*** Opening of Page text ***
My working definition — big data is the challenges and opportunities presented by the large volume of disparate (often unstructured) data.
For decades, this data has always been growing. What changed?
* One recent changed in the last 10 years or so is data processing technology. As an analogy, oil sand has been known for quite a while but the extraction technology slowly improved to become commercially viable.
* Another recent change is social media, creating lots of user-generated content. I believe this data volume is a fraction of the machine-generated data, but it’s more rich and less structured.
Many people see opportunities to make use of this data. I feel the potential usefulness of this data is somewhat /overblown/ , largely due to aggressive marketing. As a comparison, consider location data from satellites and cellular networks — useful but not life-changing useful.
The current crop of big data technologies are even more hype. I remember XML, Bluetooth, pen computing, optical fiber .. also had their prime times under the spotlight. I feel none of them lived up to the promise (or the hype).
What are the technologies related to big data? I only know a few — NOSQL, inexpensive data grid, Hadoop, machine learning, statistical/mathematical python, R, cloud, data mining technologies, data warehouse technologies…
Many of these technologies had real, validated value propositions before big data. I tend to think they will confirm and prove those original value propositions in 30 year, after the fads have long passed.
As an “investor” I have a job duty to try and spot overvalued, overhyped, high-churn technologies, so I ask
Q: Will Haoop (or another in the list) become more widely used (therefore more valuable) in 10 years, as newer technologies come and go? I’m not sure.
http://www.b-eye-network.com/view/17017 is a concise comparison of big data and data warehouse, written by a leading expert of data warehouse.
*** Close of Page text ***
*** Opening of Listed entries ***
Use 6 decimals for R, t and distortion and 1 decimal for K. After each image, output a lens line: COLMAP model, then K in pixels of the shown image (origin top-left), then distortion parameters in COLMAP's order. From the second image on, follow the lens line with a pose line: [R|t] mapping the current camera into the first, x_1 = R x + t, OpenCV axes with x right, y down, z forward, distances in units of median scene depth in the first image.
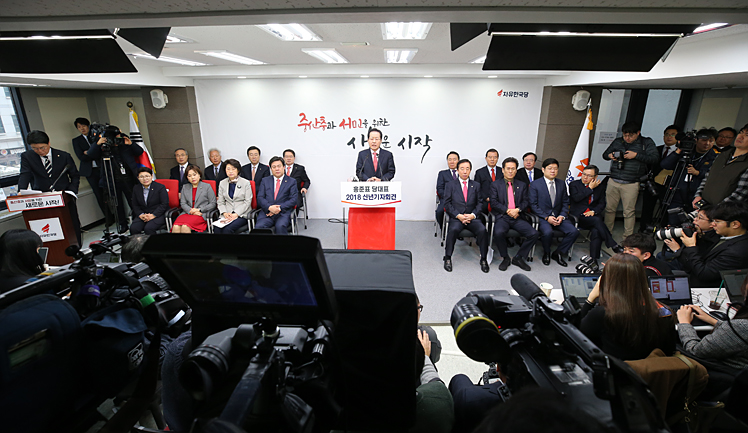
lens RADIAL K [[355.5, 0, 373.0], [0, 355.5, 210.5], [0, 0, 1]] dist [-0.038349, 0.008728]
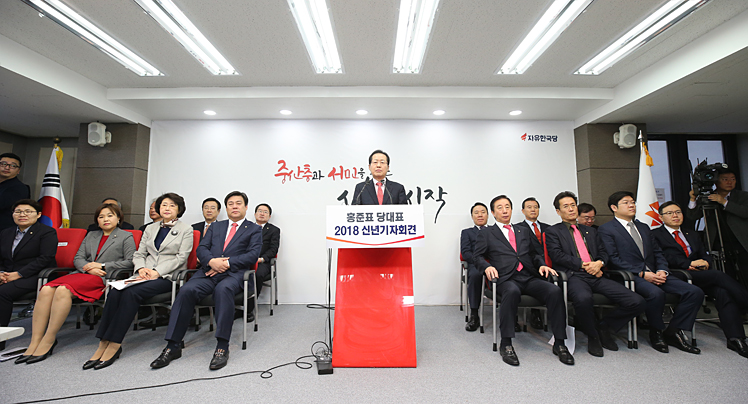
lens RADIAL K [[352.4, 0, 376.7], [0, 352.4, 187.8], [0, 0, 1]] dist [-0.036389, 0.008223]
pose [[0.999055, 0.003685, 0.043316, -0.021856], [0.014117, 0.914904, -0.403425, 0.103419], [-0.041117, 0.403656, 0.913987, 0.302465]]
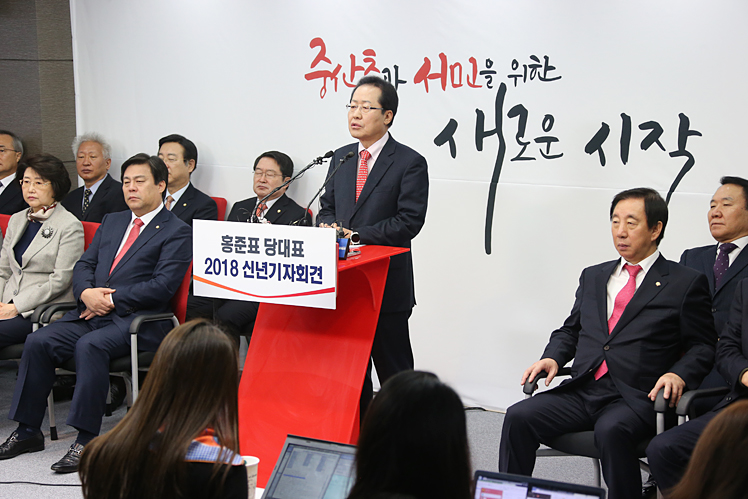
lens RADIAL K [[1672.3, 0, 368.8], [0, 1672.3, 254.3], [0, 0, 1]] dist [0.401860, 0.000000]
pose [[0.830864, 0.068969, -0.552184, 0.691449], [-0.161700, 0.979396, -0.120979, 0.088789], [0.532464, 0.189805, 0.824898, -0.179321]]
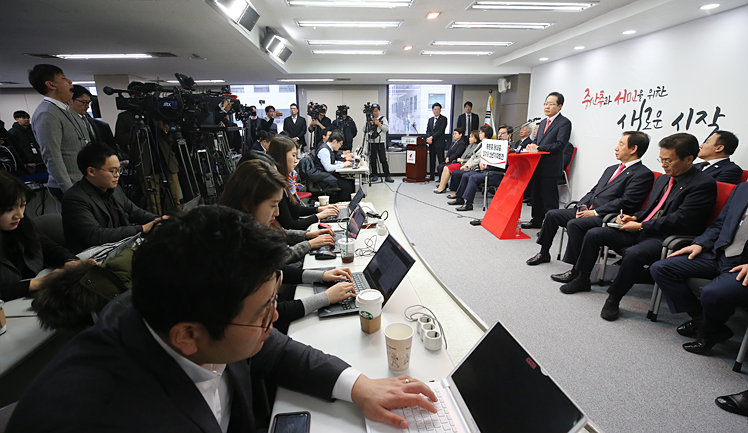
lens RADIAL K [[355.5, 0, 360.9], [0, 355.5, 221.1], [0, 0, 1]] dist [-0.038349, 0.008728]
pose [[0.091411, 0.264743, -0.959977, 0.729218], [-0.292419, 0.928649, 0.228259, 0.013015], [0.951911, 0.259850, 0.162304, 0.381872]]
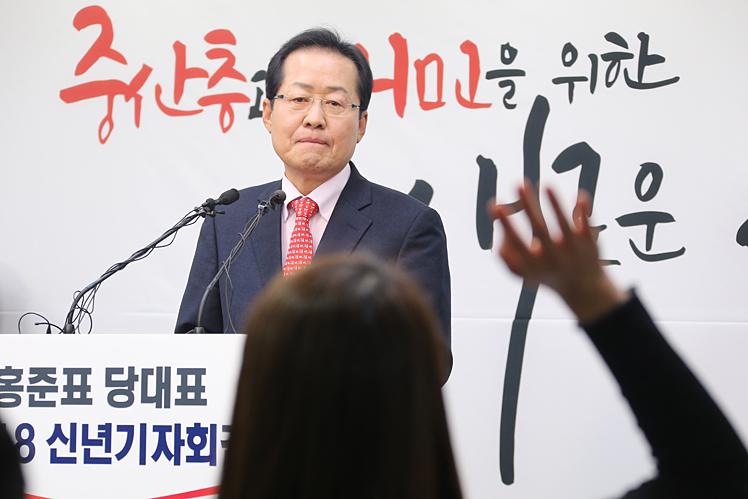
lens RADIAL K [[3799.2, 0, 391.1], [0, 3799.2, 284.1], [0, 0, 1]] dist [1.052066, 0.000000]
pose [[0.905511, 0.006956, -0.424266, 0.550299], [-0.133629, 0.953664, -0.269570, 0.219015], [0.402732, 0.300793, 0.864483, -0.217884]]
*** Close of Listed entries ***
Assigned task
Edit the passage of the big data text from "What are the" up to and including "I’m not sure." by replacing "Hadoop" with "Spark", and give the edited passage.

Exercise answer
What are the technologies related to big data? I only know a few — NOSQL, inexpensive data grid, Spark, machine learning, statistical/mathematical python, R, cloud, data mining technologies, data warehouse technologies…
Many of these technologies had real, validated value propositions before big data. I tend to think they will confirm and prove those original value propositions in 30 year, after the fads have long passed.
As an “investor” I have a job duty to try and spot overvalued, overhyped, high-churn technologies, so I ask
Q: Will Haoop (or another in the list) become more widely used (therefore more valuable) in 10 years, as newer technologies come and go? I’m not sure.